Text Block Start
Certainly, the Krakoa era is a marked improvement over most X-men things, as it completely eliminates Death all together, and frees a people from being defined by it. It attempts to take them into a more strange sci-fi realm, with a governmental structure and a ruling body in The Quiet Council, there’s even maps of their islands and settlements, and there’s even a ritualistic system around resurrections, and even plans of mutant religion. There is finally some room to dig into Mutant Culture and what that might mean and entail, and now mutants are defined by not their murder, but by their life-changing super-medicine that goes out all around the world, by their strange organic architecture of portals that lead to their magnificent isle.

It is progress and forward momentum, as even the whole ‘superhero/supervillain’ binary has been set aside, as mutants are now one people. The threat is now A.I. for an age of Roko’s Basilisk, the humanity that summons it, and the post-humanity that might summon, all tied up with ideas of ascension and The Collective via The Phalanx. Even the additions and expansions with Apocalypse’s clan are a solid way to add to the past of the mutants. The latter, especially, as a way to give some sense of ‘prior’ mutanthood beyond just Apocalypse himself, with The Second Generation Of Mutants, what that entailed, and to give a sort of ‘mythos’ to Mutantkind, the kind of legendary tales you’d orally pass down to children, that’s a marked improvement compared to where mutants were prior.
Text Block End
_Work to complete_.
A – From the passage on the Krakoa era, copy the part that opens with the words containing "Certainly, the Krakoa" and closes with "their magnificent isle.".
B – In the passage on the Krakoa era, what is the name of the mutants' ruling body?
C – Continue the passage on the Krakoa era from where it stops.
Given entries Block Start
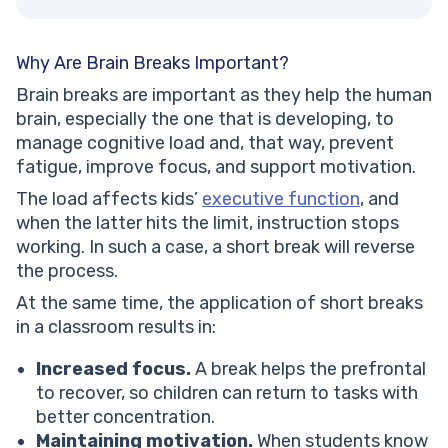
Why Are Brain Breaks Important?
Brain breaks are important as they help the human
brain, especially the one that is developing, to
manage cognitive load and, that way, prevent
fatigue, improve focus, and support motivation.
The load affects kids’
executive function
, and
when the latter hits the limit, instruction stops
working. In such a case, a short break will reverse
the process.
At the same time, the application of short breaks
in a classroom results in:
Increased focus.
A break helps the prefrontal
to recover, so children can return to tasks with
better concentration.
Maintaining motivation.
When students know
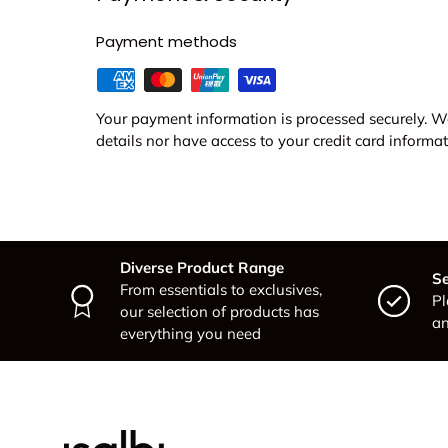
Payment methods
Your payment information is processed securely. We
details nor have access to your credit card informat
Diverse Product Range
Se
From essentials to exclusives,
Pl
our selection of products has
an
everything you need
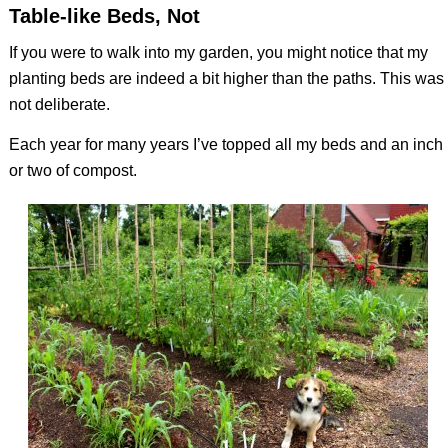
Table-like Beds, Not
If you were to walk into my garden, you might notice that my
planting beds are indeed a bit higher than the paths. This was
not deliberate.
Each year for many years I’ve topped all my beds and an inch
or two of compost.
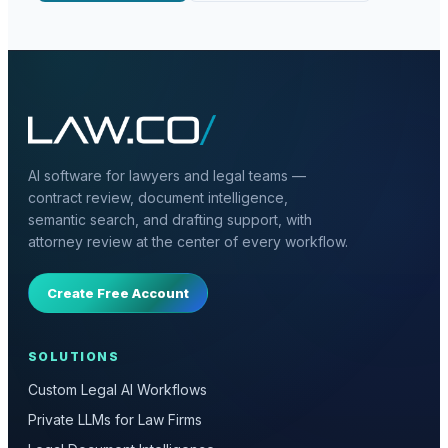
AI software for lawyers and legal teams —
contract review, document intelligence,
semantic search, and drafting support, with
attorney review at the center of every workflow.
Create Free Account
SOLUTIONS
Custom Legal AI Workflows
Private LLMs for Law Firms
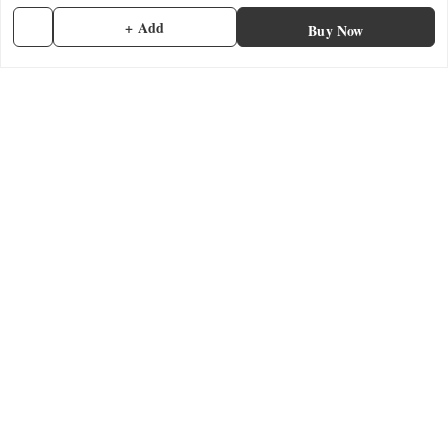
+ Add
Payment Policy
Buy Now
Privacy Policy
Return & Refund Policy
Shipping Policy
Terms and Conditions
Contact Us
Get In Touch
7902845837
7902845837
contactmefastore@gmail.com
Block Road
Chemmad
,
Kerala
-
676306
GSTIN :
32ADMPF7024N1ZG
Given entries Block End
_Numbered responses_.
A –
Certainly, the Krakoa era is a marked improvement over most X-men things, as it completely eliminates Death all together, and frees a people from being defined by it. It attempts to take them into a more strange sci-fi realm, with a governmental structure and a ruling body in The Quiet Council, there’s even maps of their islands and settlements, and there’s even a ritualistic system around resurrections, and even plans of mutant religion. There is finally some room to dig into Mutant Culture and what that might mean and entail, and now mutants are defined by not their murder, but by their life-changing super-medicine that goes out all around the world, by their strange organic architecture of portals that lead to their magnificent isle.

B – The Quiet Council.

C –
But ‘better’ as it is, we’re still nowhere near close, I don’t think. We can still go much, much further. We can yet do better. I can absolutely see the value, and acknowledge the potency, of the above and how these comics might appeal to folks, especially as X-Fans or superhero readership. But it all still strikes me as still too basic, relative to where we could be. Much like the Krakoan itself, I find it lacking. Even the expansions via Arakko still largely center on The Warriors, and all we get is given via an action-focused framing. There’s limits here, given this is all retroactive continuity in a big blockbuster crossover event comic. But also past that, there’s a shallowness I can’t help but shake.

The overwhelming Whiteness of the line by and large (Vita Ayala, the one BIPOC voice writing a book on the line at the moment, continues to do some of the best work on said line, and I remain tremendously excited for Victor LaValle’s work in the line) is one I suspect I need not get into much, for its problems are evident. In the end, I’d love to see something as aesthetically distinct, stylish and layered in its conception of numerous cultures and their development across generations, in a sci-fi worldbuilding context, as N. K Jemisin and Jamal Campbell’s Far Sector. And I haven’t quite seen such a thing in the line, which is why I’m disappointed.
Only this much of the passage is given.